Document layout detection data
☆ ☆ ☆ ☆ ☆ ☆ ☆

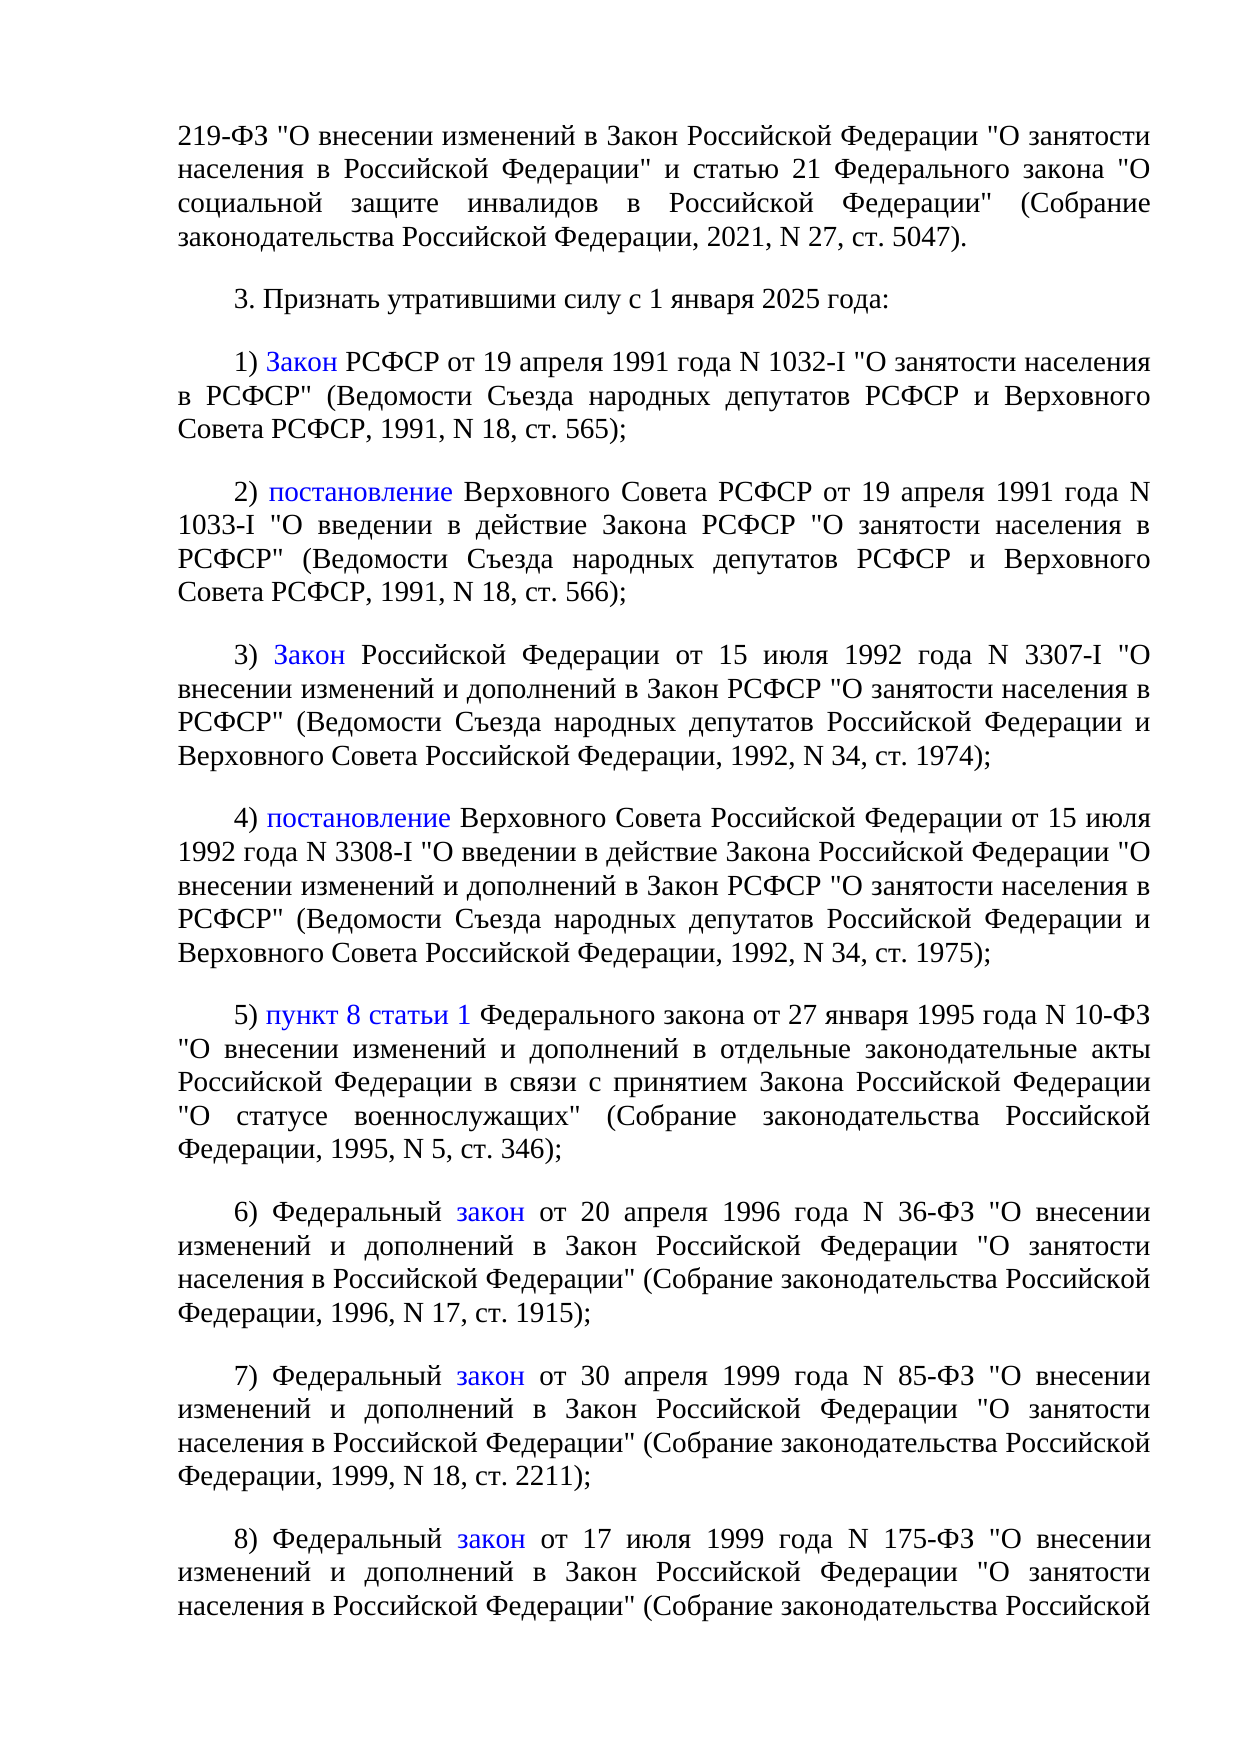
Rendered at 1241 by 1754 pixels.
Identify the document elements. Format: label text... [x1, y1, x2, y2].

text 5) пункт 8 статьи 1 Федерального закона от 27 января 1995 года N 10-ФЗ "О внесении изменений и дополнений в отдельные законодательные акты Российской Федерации в связи с принятием Закона Российской Федерации "О статусе военнослужащих" (Собрание законодательства Российской Федерации, 1995, N 5, ст. 346); [177, 997, 1152, 1165]
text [177, 118, 1152, 252]
text 6) Федеральный закон от 20 апреля 1996 года N 36-ФЗ "О внесении изменений и дополнений в Закон Российской Федерации "О занятости населения в Российской Федерации" (Собрание законодательства Российской Федерации, 1996, N 17, ст. 1915); [177, 1194, 1152, 1328]
text 7) Федеральный закон от 30 апреля 1999 года N 85-ФЗ "О внесении изменений и дополнений в Закон Российской Федерации "О занятости населения в Российской Федерации" (Собрание законодательства Российской Федерации, 1999, N 18, ст. 2211); [177, 1358, 1152, 1492]
text 2) постановление Верховного Совета РСФСР от 19 апреля 1991 года N 1033-I "О введении в действие Закона РСФСР "О занятости населения в РСФСР" (Ведомости Съезда народных депутатов РСФСР и Верховного Совета РСФСР, 1991, N 18, ст. 566); [177, 474, 1152, 608]
text 3) Закон Российской Федерации от 15 июля 1992 года N 3307-I "О внесении изменений и дополнений в Закон РСФСР "О занятости населения в РСФСР" (Ведомости Съезда народных депутатов Российской Федерации и Верховного Совета Российской Федерации, 1992, N 34, ст. 1974); [177, 637, 1152, 771]
text 3. Признать утратившими силу с 1 января 2025 года: [177, 281, 1152, 315]
text 1) Закон РСФСР от 19 апреля 1991 года N 1032-I "О занятости населения в РСФСР" (Ведомости Съезда народных депутатов РСФСР и Верховного Совета РСФСР, 1991, N 18, ст. 565); [177, 344, 1152, 445]
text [177, 1521, 1152, 1622]
text 4) постановление Верховного Совета Российской Федерации от 15 июля 1992 года N 3308-I "О введении в действие Закона Российской Федерации "О внесении изменений и дополнений в Закон РСФСР "О занятости населения в РСФСР" (Ведомости Съезда народных депутатов Российской Федерации и Верховного Совета Российской Федерации, 1992, N 34, ст. 1975); [177, 801, 1152, 968]
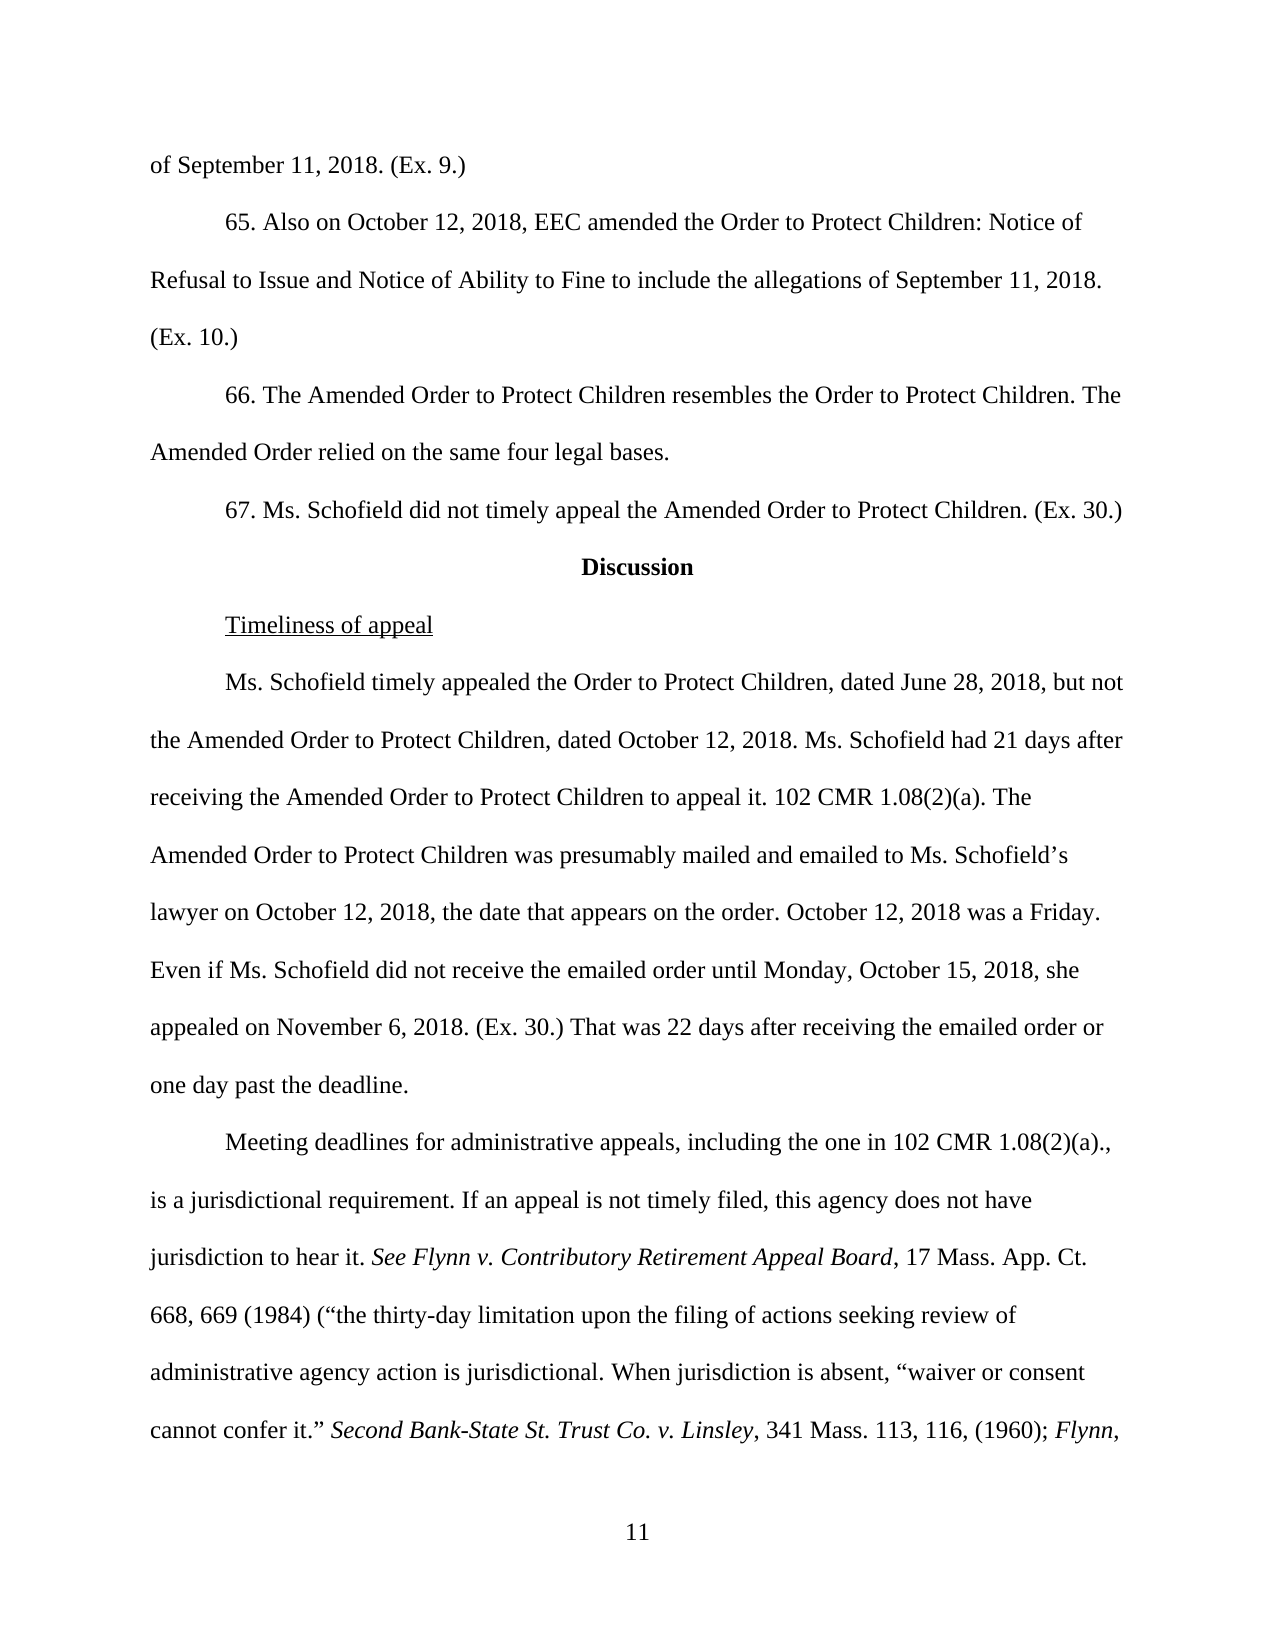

☆ ☆ ☆ ☆ ☆ ☆ ☆

== What to do ==
Retype precisely, and only, the lines from the one holding "text [177, 1521, 1152, 1622]" through the final line of the data above, with the pictures omitted.

== Answer box ==
text [177, 1521, 1152, 1622]
text 4) постановление Верховного Совета Российской Федерации от 15 июля 1992 года N 3308-I "О введении в действие Закона Российской Федерации "О внесении изменений и дополнений в Закон РСФСР "О занятости населения в РСФСР" (Ведомости Съезда народных депутатов Российской Федерации и Верховного Совета Российской Федерации, 1992, N 34, ст. 1975); [177, 801, 1152, 968]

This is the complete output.